Records from a collection:

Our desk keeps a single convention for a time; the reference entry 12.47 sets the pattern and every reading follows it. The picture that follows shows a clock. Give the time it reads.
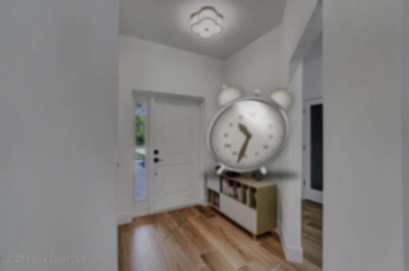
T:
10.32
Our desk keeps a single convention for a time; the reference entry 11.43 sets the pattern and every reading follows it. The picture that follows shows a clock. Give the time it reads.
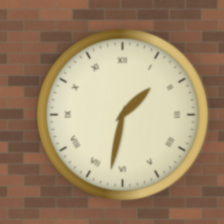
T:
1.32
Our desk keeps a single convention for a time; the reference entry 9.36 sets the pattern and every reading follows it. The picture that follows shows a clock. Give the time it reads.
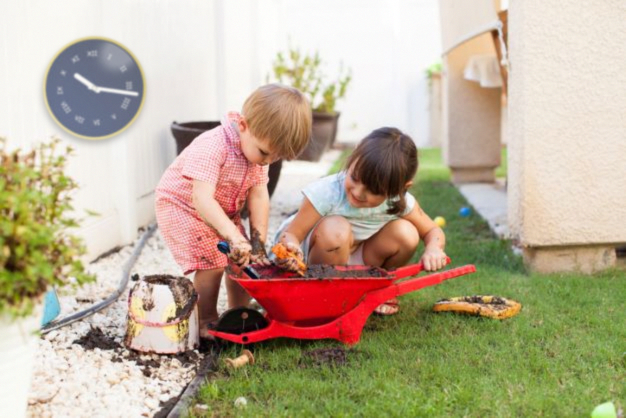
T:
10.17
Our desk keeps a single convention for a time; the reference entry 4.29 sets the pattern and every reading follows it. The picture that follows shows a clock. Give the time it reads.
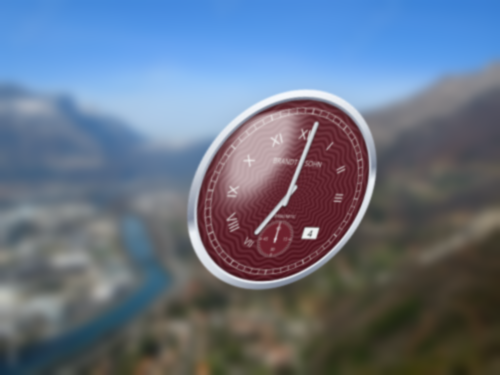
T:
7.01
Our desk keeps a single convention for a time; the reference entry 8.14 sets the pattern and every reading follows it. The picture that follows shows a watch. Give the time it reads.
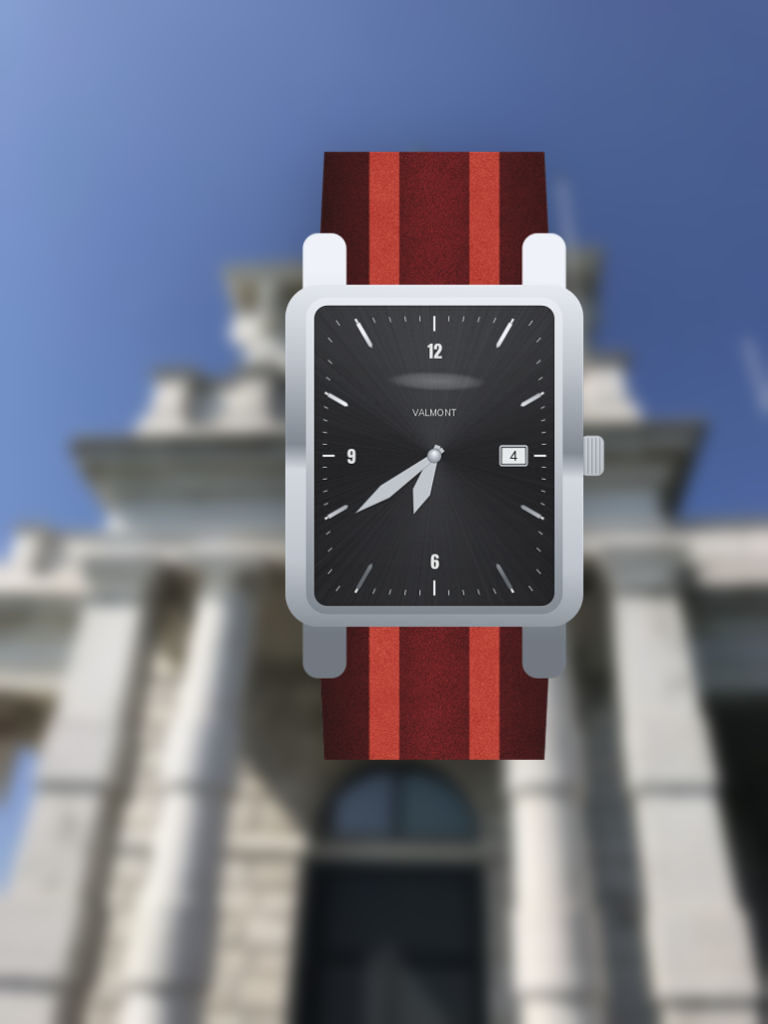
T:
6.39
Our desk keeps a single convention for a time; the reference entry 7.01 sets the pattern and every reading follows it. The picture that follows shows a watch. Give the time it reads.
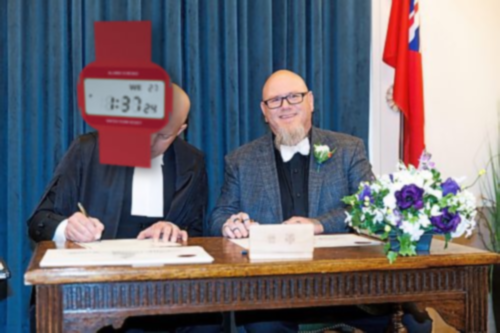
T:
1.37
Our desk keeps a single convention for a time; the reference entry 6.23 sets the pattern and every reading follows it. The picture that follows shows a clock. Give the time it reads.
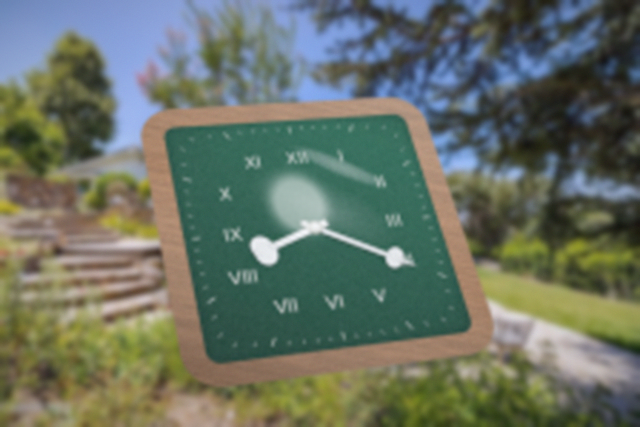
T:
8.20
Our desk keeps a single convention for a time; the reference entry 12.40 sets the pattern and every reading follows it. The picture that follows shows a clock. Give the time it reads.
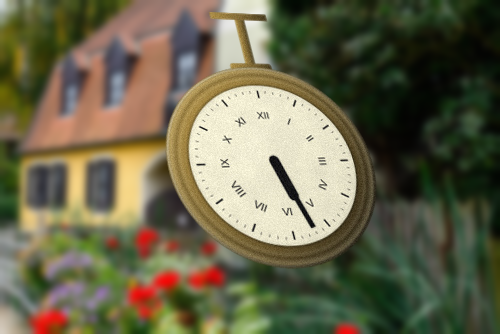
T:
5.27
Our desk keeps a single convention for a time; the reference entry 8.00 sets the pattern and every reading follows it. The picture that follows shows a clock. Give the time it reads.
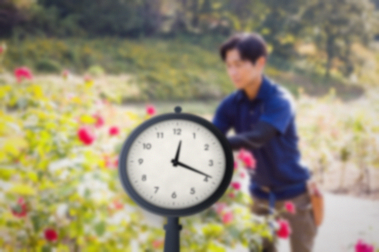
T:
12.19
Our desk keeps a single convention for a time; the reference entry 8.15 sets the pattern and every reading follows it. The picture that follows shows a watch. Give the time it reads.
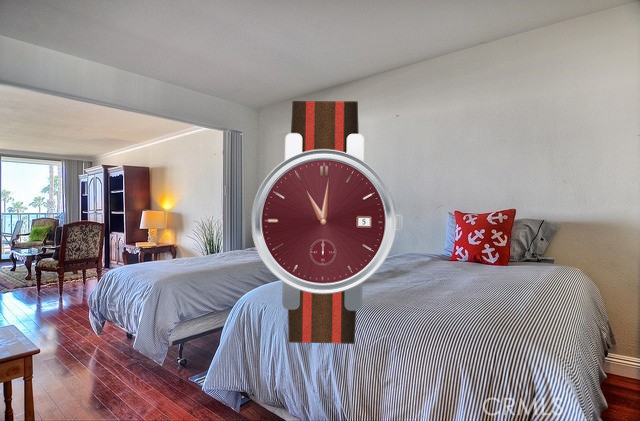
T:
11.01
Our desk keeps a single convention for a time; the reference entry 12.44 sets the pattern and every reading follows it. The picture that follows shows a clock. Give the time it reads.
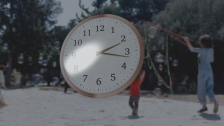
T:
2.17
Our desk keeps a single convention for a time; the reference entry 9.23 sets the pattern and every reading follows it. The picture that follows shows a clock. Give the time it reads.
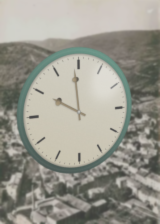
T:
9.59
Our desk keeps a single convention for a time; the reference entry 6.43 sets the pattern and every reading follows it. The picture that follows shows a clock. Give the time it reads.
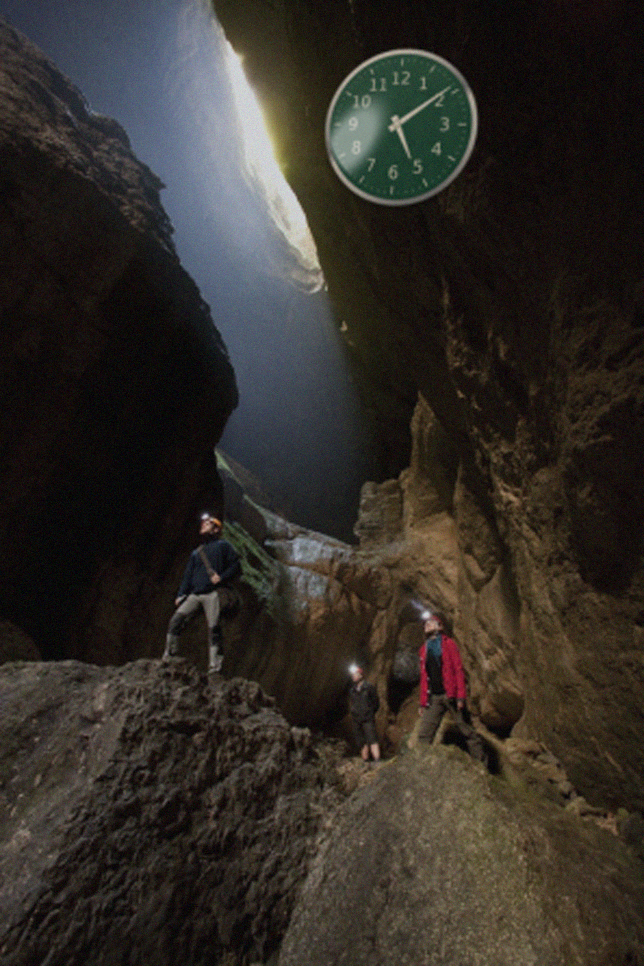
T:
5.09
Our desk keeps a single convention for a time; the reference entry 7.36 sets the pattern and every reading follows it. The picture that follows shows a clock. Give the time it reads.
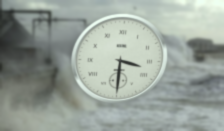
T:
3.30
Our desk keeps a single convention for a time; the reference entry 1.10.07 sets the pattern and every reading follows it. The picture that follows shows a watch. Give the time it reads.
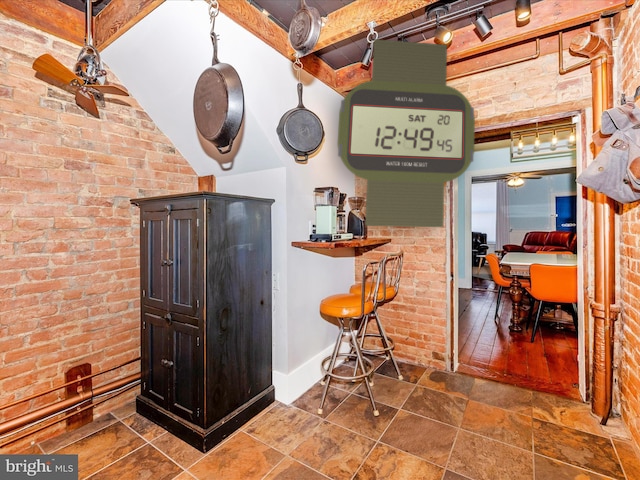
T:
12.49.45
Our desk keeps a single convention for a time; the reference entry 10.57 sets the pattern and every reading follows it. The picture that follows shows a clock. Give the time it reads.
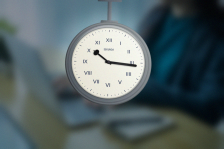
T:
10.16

What you need to do
Put all the items above into a two-column CSV with a header row of item and reading, one row per item, holding its text and its answer. Wrap each field in double quotes, change any line breaks inside a field to spaces, and leave the pictures out.

Solution
item,reading
"Our desk keeps a single convention for a time; the reference entry 12.47 sets the pattern and every reading follows it. The picture that follows shows a clock. Give the time it reads. T:","10.32"
"Our desk keeps a single convention for a time; the reference entry 11.43 sets the pattern and every reading follows it. The picture that follows shows a clock. Give the time it reads. T:","1.32"
"Our desk keeps a single convention for a time; the reference entry 9.36 sets the pattern and every reading follows it. The picture that follows shows a clock. Give the time it reads. T:","10.17"
"Our desk keeps a single convention for a time; the reference entry 4.29 sets the pattern and every reading follows it. The picture that follows shows a clock. Give the time it reads. T:","7.01"
"Our desk keeps a single convention for a time; the reference entry 8.14 sets the pattern and every reading follows it. The picture that follows shows a watch. Give the time it reads. T:","6.39"
"Our desk keeps a single convention for a time; the reference entry 7.01 sets the pattern and every reading follows it. The picture that follows shows a watch. Give the time it reads. T:","1.37"
"Our desk keeps a single convention for a time; the reference entry 6.23 sets the pattern and every reading follows it. The picture that follows shows a clock. Give the time it reads. T:","8.20"
"Our desk keeps a single convention for a time; the reference entry 12.40 sets the pattern and every reading follows it. The picture that follows shows a clock. Give the time it reads. T:","5.27"
"Our desk keeps a single convention for a time; the reference entry 8.00 sets the pattern and every reading follows it. The picture that follows shows a clock. Give the time it reads. T:","12.19"
"Our desk keeps a single convention for a time; the reference entry 8.15 sets the pattern and every reading follows it. The picture that follows shows a watch. Give the time it reads. T:","11.01"
"Our desk keeps a single convention for a time; the reference entry 12.44 sets the pattern and every reading follows it. The picture that follows shows a clock. Give the time it reads. T:","2.17"
"Our desk keeps a single convention for a time; the reference entry 9.23 sets the pattern and every reading follows it. The picture that follows shows a clock. Give the time it reads. T:","9.59"
"Our desk keeps a single convention for a time; the reference entry 6.43 sets the pattern and every reading follows it. The picture that follows shows a clock. Give the time it reads. T:","5.09"
"Our desk keeps a single convention for a time; the reference entry 7.36 sets the pattern and every reading follows it. The picture that follows shows a clock. Give the time it reads. T:","3.30"
"Our desk keeps a single convention for a time; the reference entry 1.10.07 sets the pattern and every reading follows it. The picture that follows shows a watch. Give the time it reads. T:","12.49.45"
"Our desk keeps a single convention for a time; the reference entry 10.57 sets the pattern and every reading follows it. The picture that follows shows a clock. Give the time it reads. T:","10.16"